Yeah. I would say the relative basis should be to Q1 of this year. I think as we just guided, even as I addressed your question with regards to the mix and the top-line movements and the guidance for Q2, that was largely steering at the midpoint would be a very similar mix of enterprise that we would have experienced in Q1. I did say that we would neutralize any additional memory impact in the second quarter. The 200 basis points for the second half is relative to what you're seeing in the first half. Yeah. The first part of your question was?
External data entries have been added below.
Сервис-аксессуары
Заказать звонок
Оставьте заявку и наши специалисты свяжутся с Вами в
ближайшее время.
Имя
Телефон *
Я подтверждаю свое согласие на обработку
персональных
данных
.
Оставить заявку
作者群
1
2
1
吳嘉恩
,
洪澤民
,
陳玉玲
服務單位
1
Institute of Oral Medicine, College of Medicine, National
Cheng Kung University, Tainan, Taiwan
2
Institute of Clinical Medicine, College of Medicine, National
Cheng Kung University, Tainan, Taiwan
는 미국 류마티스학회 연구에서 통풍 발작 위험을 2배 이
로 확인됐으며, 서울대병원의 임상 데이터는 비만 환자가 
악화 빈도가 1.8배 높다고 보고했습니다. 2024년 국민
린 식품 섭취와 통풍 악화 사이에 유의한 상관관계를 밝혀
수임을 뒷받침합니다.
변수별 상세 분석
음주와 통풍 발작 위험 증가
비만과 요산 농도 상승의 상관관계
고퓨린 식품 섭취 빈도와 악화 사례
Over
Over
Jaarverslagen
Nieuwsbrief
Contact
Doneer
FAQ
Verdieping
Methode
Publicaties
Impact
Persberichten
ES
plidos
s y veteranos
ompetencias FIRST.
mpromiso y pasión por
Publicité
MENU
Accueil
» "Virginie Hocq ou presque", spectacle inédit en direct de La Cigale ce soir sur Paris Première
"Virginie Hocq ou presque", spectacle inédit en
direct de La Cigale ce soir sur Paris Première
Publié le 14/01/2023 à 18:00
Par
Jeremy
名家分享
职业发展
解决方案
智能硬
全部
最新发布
Yeah, I mean, I was just, you know, asking about it in the context of mix, right? As you said, you are managing the consumer revenue to optimize profitability. You know, that 200 basis point comment for the second half of the year, that assumes that the mix between enterprise consumers stays relatively constant versus the first half. I guess that was my main question.
It is-- I would say it this way. It is factoring in anticipated mix changes. Typically, you would see consumer elevated in the second half of the year just from a seasonality standpoint that may be more muted at this point, just given that we're optimizing for gross profit. My steer of the second half of the 200 basis points is net of everything. We talked briefly about the consumer mitigation efforts will start to kick in the second half of the year, but 200 basis points includes all of those factors on a consolidated basis.
Understood. Thank you.
Sure.
Everyone, at this time, there are no further questions. I will hand the call back to CJ Prober for any additional or closing remarks.
Just, thanks again for joining the call, and big thank you to the global NETGEAR team for delivering another great quarter.
Once again, everyone, that does conclude today's conference. We would like to thank you all for your participation today. You may now disconnect.